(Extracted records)
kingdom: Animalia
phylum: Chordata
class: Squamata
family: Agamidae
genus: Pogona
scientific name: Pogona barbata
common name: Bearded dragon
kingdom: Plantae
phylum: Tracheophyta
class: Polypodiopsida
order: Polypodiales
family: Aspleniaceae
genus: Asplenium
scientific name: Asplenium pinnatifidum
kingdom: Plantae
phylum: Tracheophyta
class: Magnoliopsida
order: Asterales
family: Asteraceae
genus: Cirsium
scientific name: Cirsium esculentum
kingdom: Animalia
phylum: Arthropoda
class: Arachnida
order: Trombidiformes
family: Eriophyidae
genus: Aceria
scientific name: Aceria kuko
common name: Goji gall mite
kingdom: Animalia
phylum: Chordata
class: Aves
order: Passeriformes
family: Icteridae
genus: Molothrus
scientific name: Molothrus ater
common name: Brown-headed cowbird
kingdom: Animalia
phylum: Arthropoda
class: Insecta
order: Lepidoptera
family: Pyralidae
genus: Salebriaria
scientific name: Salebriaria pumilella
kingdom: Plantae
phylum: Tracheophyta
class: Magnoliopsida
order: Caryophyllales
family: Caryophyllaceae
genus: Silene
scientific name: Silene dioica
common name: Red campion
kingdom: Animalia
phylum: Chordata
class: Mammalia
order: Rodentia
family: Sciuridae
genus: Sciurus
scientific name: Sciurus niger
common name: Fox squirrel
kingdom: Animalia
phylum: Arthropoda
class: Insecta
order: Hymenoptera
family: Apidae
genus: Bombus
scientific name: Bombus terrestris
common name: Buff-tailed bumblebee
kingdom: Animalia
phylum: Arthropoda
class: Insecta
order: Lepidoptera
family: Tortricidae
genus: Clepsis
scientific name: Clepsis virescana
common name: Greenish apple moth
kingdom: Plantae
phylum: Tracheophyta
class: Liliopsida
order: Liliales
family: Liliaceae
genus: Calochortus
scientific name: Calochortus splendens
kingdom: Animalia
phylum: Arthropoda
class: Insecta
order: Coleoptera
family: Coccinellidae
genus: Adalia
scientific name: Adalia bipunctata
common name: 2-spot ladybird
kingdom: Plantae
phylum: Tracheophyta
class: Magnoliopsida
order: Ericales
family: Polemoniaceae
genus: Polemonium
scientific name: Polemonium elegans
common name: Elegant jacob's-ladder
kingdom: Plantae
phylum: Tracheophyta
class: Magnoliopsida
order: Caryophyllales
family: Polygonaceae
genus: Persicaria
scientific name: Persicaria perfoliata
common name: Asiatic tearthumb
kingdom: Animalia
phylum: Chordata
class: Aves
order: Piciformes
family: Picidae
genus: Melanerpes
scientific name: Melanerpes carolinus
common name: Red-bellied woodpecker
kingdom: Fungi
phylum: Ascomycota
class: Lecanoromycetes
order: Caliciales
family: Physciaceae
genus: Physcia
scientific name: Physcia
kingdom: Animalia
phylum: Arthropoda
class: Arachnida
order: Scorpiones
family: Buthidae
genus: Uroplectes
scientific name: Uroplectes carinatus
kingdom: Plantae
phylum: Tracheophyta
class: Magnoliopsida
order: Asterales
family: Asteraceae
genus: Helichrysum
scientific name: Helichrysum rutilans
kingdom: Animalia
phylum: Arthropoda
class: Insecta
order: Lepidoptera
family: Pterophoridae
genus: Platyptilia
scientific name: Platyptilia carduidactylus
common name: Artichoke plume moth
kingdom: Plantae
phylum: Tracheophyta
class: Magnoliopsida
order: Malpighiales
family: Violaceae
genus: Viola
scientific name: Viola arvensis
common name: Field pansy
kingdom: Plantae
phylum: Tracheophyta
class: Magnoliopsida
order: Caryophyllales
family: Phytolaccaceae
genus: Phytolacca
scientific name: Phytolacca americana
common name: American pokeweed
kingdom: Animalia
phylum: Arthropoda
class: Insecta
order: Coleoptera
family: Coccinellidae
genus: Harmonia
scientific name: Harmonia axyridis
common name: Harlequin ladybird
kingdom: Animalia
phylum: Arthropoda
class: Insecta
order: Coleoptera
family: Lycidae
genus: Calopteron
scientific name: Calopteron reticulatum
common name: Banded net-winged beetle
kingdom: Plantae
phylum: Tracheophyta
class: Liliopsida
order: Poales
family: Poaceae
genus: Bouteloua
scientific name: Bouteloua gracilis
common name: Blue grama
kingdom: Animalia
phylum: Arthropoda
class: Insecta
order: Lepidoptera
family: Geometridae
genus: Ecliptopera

§ Exercise task
Update the data by replacing every "common name" with "vernacular name", and leave everything else unchanged.

§ Written response
kingdom: Animalia
phylum: Chordata
class: Squamata
family: Agamidae
genus: Pogona
scientific name: Pogona barbata
vernacular name: Bearded dragon
kingdom: Plantae
phylum: Tracheophyta
class: Polypodiopsida
order: Polypodiales
family: Aspleniaceae
genus: Asplenium
scientific name: Asplenium pinnatifidum
kingdom: Plantae
phylum: Tracheophyta
class: Magnoliopsida
order: Asterales
family: Asteraceae
genus: Cirsium
scientific name: Cirsium esculentum
kingdom: Animalia
phylum: Arthropoda
class: Arachnida
order: Trombidiformes
family: Eriophyidae
genus: Aceria
scientific name: Aceria kuko
vernacular name: Goji gall mite
kingdom: Animalia
phylum: Chordata
class: Aves
order: Passeriformes
family: Icteridae
genus: Molothrus
scientific name: Molothrus ater
vernacular name: Brown-headed cowbird
kingdom: Animalia
phylum: Arthropoda
class: Insecta
order: Lepidoptera
family: Pyralidae
genus: Salebriaria
scientific name: Salebriaria pumilella
kingdom: Plantae
phylum: Tracheophyta
class: Magnoliopsida
order: Caryophyllales
family: Caryophyllaceae
genus: Silene
scientific name: Silene dioica
vernacular name: Red campion
kingdom: Animalia
phylum: Chordata
class: Mammalia
order: Rodentia
family: Sciuridae
genus: Sciurus
scientific name: Sciurus niger
vernacular name: Fox squirrel
kingdom: Animalia
phylum: Arthropoda
class: Insecta
order: Hymenoptera
family: Apidae
genus: Bombus
scientific name: Bombus terrestris
vernacular name: Buff-tailed bumblebee
kingdom: Animalia
phylum: Arthropoda
class: Insecta
order: Lepidoptera
family: Tortricidae
genus: Clepsis
scientific name: Clepsis virescana
vernacular name: Greenish apple moth
kingdom: Plantae
phylum: Tracheophyta
class: Liliopsida
order: Liliales
family: Liliaceae
genus: Calochortus
scientific name: Calochortus splendens
kingdom: Animalia
phylum: Arthropoda
class: Insecta
order: Coleoptera
family: Coccinellidae
genus: Adalia
scientific name: Adalia bipunctata
vernacular name: 2-spot ladybird
kingdom: Plantae
phylum: Tracheophyta
class: Magnoliopsida
order: Ericales
family: Polemoniaceae
genus: Polemonium
scientific name: Polemonium elegans
vernacular name: Elegant jacob's-ladder
kingdom: Plantae
phylum: Tracheophyta
class: Magnoliopsida
order: Caryophyllales
family: Polygonaceae
genus: Persicaria
scientific name: Persicaria perfoliata
vernacular name: Asiatic tearthumb
kingdom: Animalia
phylum: Chordata
class: Aves
order: Piciformes
family: Picidae
genus: Melanerpes
scientific name: Melanerpes carolinus
vernacular name: Red-bellied woodpecker
kingdom: Fungi
phylum: Ascomycota
class: Lecanoromycetes
order: Caliciales
family: Physciaceae
genus: Physcia
scientific name: Physcia
kingdom: Animalia
phylum: Arthropoda
class: Arachnida
order: Scorpiones
family: Buthidae
genus: Uroplectes
scientific name: Uroplectes carinatus
kingdom: Plantae
phylum: Tracheophyta
class: Magnoliopsida
order: Asterales
family: Asteraceae
genus: Helichrysum
scientific name: Helichrysum rutilans
kingdom: Animalia
phylum: Arthropoda
class: Insecta
order: Lepidoptera
family: Pterophoridae
genus: Platyptilia
scientific name: Platyptilia carduidactylus
vernacular name: Artichoke plume moth
kingdom: Plantae
phylum: Tracheophyta
class: Magnoliopsida
order: Malpighiales
family: Violaceae
genus: Viola
scientific name: Viola arvensis
vernacular name: Field pansy
kingdom: Plantae
phylum: Tracheophyta
class: Magnoliopsida
order: Caryophyllales
family: Phytolaccaceae
genus: Phytolacca
scientific name: Phytolacca americana
vernacular name: American pokeweed
kingdom: Animalia
phylum: Arthropoda
class: Insecta
order: Coleoptera
family: Coccinellidae
genus: Harmonia
scientific name: Harmonia axyridis
vernacular name: Harlequin ladybird
kingdom: Animalia
phylum: Arthropoda
class: Insecta
order: Coleoptera
family: Lycidae
genus: Calopteron
scientific name: Calopteron reticulatum
vernacular name: Banded net-winged beetle
kingdom: Plantae
phylum: Tracheophyta
class: Liliopsida
order: Poales
family: Poaceae
genus: Bouteloua
scientific name: Bouteloua gracilis
vernacular name: Blue grama
kingdom: Animalia
phylum: Arthropoda
class: Insecta
order: Lepidoptera
family: Geometridae
genus: Ecliptopera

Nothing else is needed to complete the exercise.